A _WeightedSparseColumn composed of two sparse features: one represents id, the other represents weight (value) of the id feature in that example.

Raises:
  • ValueError: if dtype is not convertible to float.

tf.contrib.layers.weighted_sum_from_feature_columns(columns_to_tensors, feature_columns, num_outputs, weight_collections=None, trainable=True, scope=None)

A tf.contrib.layer style linear prediction builder based on FeatureColumns.

Generally a single example in training data is described with feature columns. This function generates weighted sum for each num_outputs. Weighted sum refers to logits in classification problems. It refers to prediction itself for linear regression problems.

Example:

# Building model for training feature_columns = ( real_valued_column("my_feature1"), ... ) columns_to_tensor = tf.parse_example(...) logits = weighted_sum_from_feature_columns( columns_to_tensors=columns_to_tensor, feature_columns=feature_columns, num_outputs=1) loss = tf.nn.sigmoid_cross_entropy_with_logits(labels=labels, logits=logits)

Args:
  • columns_to_tensors: A mapping from feature column to tensors. 'string' key means a base feature (not-transformed). It can have FeatureColumn as a key too. That means that FeatureColumn is already transformed by input pipeline. For example, inflow may have handled transformations.
  • feature_columns: A set containing all the feature columns. All items in the set should be instances of classes derived from FeatureColumn.
  • num_outputs: An integer specifying number of outputs. Default value is 1.
  • weight_collections: List of graph collections to which weights are added.
  • trainable: If True also add variables to the graph collection GraphKeys.TRAINABLE_VARIABLES (see tf.Variable).
  • scope: Optional scope for variable_scope.
Returns:

A tuple containing:

* A Tensor which represents predictions of a linear model.
* A dictionary which maps feature_column to corresponding Variable.
* A Variable which is used for bias.
Raises:
  • ValueError: if FeatureColumn cannot be used for linear predictions.

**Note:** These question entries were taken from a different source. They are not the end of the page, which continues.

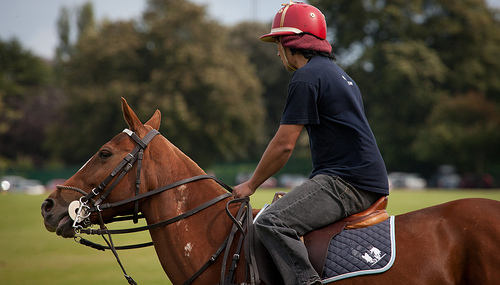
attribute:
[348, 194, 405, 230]
saddle — brown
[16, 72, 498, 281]
horse — brown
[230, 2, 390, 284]
man —  jockey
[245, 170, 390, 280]
jeans — black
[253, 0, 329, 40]
helmet — red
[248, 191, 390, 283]
saddle — brown , leather 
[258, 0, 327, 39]
helmet — red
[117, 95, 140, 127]
ear — brown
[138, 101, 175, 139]
ear — brown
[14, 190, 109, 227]
nose — dark, brown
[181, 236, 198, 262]
spots — white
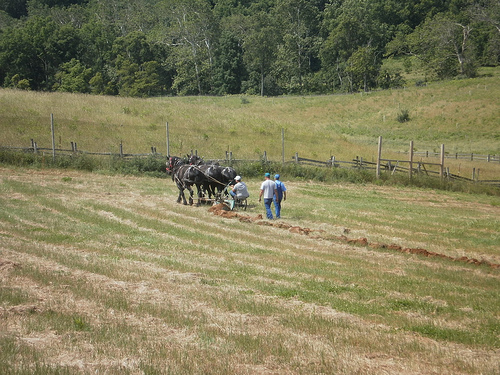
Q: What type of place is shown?
A: It is a field.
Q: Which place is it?
A: It is a field.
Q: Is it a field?
A: Yes, it is a field.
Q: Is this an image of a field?
A: Yes, it is showing a field.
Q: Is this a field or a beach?
A: It is a field.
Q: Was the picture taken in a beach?
A: No, the picture was taken in a field.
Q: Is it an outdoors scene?
A: Yes, it is outdoors.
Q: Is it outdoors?
A: Yes, it is outdoors.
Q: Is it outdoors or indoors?
A: It is outdoors.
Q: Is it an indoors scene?
A: No, it is outdoors.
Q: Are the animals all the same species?
A: Yes, all the animals are horses.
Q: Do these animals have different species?
A: No, all the animals are horses.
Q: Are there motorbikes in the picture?
A: No, there are no motorbikes.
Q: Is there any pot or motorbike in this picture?
A: No, there are no motorcycles or pots.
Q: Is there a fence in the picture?
A: Yes, there is a fence.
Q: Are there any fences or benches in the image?
A: Yes, there is a fence.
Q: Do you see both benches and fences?
A: No, there is a fence but no benches.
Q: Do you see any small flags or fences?
A: Yes, there is a small fence.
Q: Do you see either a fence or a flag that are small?
A: Yes, the fence is small.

tf.contrib.layers.infer_real_valued_columns(features)


tf.contrib.layers.sequence_input_from_feature_columns(*args, **kwargs)

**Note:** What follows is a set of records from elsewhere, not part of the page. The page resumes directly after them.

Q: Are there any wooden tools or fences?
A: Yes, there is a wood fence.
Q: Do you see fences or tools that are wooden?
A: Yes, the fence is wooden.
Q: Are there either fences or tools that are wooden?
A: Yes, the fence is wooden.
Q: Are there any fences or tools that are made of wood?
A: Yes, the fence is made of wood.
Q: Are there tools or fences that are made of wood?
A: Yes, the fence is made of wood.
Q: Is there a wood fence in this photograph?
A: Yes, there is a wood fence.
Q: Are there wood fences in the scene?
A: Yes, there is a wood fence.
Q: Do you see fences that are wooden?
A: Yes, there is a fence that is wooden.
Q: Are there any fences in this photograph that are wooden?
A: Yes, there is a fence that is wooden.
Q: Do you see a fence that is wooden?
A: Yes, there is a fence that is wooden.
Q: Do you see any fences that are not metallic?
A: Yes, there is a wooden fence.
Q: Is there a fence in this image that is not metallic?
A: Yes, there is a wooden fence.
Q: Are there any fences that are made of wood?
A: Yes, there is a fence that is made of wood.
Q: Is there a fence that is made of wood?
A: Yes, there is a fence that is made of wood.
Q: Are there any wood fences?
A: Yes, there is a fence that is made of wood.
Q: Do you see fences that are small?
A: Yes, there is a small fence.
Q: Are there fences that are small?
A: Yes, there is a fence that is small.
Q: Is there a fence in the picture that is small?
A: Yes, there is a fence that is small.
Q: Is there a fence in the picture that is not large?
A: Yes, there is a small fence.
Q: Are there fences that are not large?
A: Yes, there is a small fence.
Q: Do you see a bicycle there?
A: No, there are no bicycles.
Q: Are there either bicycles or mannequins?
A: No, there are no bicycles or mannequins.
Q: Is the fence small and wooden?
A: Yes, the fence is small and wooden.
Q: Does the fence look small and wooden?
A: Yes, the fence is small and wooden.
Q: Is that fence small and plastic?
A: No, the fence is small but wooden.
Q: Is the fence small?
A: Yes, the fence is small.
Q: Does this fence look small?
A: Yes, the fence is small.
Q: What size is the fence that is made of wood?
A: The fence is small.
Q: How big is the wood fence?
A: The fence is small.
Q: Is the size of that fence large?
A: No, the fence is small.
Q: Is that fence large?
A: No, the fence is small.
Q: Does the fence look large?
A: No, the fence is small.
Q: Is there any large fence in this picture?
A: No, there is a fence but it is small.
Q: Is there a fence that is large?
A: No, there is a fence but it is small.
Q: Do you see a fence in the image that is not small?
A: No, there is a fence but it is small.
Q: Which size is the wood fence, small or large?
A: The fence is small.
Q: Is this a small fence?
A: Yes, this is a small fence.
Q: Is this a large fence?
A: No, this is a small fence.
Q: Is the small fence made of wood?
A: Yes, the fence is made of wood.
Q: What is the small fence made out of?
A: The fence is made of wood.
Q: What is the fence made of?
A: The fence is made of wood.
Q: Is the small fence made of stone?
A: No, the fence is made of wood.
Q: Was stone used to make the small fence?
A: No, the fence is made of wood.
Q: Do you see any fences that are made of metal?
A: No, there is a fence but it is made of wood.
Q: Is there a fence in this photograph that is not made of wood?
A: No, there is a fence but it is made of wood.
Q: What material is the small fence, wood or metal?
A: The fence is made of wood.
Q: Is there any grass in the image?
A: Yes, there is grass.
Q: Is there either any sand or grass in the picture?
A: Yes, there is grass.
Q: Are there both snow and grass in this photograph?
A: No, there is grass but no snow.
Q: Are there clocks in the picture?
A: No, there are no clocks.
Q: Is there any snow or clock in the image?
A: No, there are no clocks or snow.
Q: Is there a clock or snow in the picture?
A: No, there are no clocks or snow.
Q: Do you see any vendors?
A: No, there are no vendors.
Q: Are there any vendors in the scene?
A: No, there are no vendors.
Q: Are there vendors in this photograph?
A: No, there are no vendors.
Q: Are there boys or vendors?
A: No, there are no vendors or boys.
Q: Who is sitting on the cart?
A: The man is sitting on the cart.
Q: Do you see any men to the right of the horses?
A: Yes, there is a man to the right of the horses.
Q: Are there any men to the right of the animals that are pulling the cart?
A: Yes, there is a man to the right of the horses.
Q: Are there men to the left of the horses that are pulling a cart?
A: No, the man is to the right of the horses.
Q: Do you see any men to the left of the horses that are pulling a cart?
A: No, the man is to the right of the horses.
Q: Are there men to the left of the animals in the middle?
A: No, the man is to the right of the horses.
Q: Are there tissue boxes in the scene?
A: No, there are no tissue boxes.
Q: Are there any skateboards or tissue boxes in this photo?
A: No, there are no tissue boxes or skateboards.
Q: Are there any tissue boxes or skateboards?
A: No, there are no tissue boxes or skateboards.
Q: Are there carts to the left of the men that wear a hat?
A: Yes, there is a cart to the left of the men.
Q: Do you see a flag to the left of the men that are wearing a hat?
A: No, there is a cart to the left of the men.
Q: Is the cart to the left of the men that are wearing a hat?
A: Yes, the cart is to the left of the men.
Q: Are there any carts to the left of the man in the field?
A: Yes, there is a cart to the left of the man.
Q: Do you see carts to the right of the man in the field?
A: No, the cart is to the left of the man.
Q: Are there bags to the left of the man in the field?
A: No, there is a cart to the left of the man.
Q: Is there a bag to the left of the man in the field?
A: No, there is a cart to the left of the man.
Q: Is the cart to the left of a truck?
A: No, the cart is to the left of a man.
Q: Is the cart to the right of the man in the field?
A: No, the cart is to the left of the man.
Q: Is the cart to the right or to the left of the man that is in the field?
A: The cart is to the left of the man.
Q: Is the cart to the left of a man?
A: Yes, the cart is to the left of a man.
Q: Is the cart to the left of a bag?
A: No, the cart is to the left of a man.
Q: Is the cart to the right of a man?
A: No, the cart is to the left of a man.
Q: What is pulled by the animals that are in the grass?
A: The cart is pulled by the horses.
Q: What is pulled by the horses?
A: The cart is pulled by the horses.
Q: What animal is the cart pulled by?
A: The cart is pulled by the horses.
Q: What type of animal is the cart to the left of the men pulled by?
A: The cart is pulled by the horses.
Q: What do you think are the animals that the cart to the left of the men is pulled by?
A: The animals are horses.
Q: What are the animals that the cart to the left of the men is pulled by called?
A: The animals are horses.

Builds inputs for sequence models from FeatureColumns. (experimental)

THIS FUNCTION IS EXPERIMENTAL. It may change or be removed at any time, and without warning.

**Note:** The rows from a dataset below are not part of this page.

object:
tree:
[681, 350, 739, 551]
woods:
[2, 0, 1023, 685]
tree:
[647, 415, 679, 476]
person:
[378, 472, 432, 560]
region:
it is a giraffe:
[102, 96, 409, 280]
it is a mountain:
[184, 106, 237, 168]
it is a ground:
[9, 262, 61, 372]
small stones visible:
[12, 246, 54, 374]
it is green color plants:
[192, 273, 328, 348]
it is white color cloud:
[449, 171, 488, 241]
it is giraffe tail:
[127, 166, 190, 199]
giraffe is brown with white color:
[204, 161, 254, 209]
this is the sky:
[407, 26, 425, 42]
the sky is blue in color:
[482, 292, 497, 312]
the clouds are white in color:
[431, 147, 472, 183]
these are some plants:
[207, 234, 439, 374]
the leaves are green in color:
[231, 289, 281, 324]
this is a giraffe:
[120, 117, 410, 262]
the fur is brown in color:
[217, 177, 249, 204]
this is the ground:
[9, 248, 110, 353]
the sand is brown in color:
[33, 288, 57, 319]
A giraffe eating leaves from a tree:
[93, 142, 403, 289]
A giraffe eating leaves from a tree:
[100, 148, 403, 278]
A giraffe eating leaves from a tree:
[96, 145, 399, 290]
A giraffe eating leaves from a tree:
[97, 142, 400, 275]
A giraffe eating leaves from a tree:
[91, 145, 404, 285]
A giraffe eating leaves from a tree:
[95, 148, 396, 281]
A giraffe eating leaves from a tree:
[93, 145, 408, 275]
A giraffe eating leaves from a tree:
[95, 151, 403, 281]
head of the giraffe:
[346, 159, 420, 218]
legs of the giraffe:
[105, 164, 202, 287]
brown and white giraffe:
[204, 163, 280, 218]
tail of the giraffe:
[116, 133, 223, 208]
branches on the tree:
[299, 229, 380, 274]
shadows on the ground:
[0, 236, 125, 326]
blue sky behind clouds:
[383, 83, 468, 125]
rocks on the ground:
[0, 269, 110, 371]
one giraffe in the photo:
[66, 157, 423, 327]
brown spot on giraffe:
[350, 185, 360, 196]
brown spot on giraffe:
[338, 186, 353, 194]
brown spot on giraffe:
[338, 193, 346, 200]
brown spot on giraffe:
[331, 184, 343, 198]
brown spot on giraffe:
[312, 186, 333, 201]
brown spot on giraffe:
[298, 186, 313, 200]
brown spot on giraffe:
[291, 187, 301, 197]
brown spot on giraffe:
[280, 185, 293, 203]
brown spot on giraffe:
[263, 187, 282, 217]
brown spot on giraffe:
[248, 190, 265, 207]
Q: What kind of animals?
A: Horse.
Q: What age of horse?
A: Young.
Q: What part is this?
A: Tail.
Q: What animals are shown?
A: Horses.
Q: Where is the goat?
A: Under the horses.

See documentation for input_from_feature_columns. The following types of FeatureColumn are permitted in feature_columns: _OneHotColumn, _EmbeddingColumn, _ScatteredEmbeddingColumn, _RealValuedColumn, _DataFrameColumn. In addition, columns in feature_columns may not be constructed using any of the following: ScatteredEmbeddingColumn, BucketizedColumn, CrossedColumn.

Args:
  • columns_to_tensors: A mapping from feature column to tensors. 'string' key means a base feature (not-transformed). It can have FeatureColumn as a key too. That means that FeatureColumn is already transformed by input pipeline. For example, inflow may have handled transformations.
  • feature_columns: A set containing all the feature columns. All items in the set should be instances of classes derived by FeatureColumn.
  • weight_collections: List of graph collections to which weights are added.
  • trainable: If True also add variables to the graph collection GraphKeys.TRAINABLE_VARIABLES (see tf.Variable).
  • scope: Optional scope for variable_scope.
Returns:

A Tensor which can be consumed by hidden layers in the neural network.

Raises:
  • ValueError: if FeatureColumn cannot be consumed by a neural network.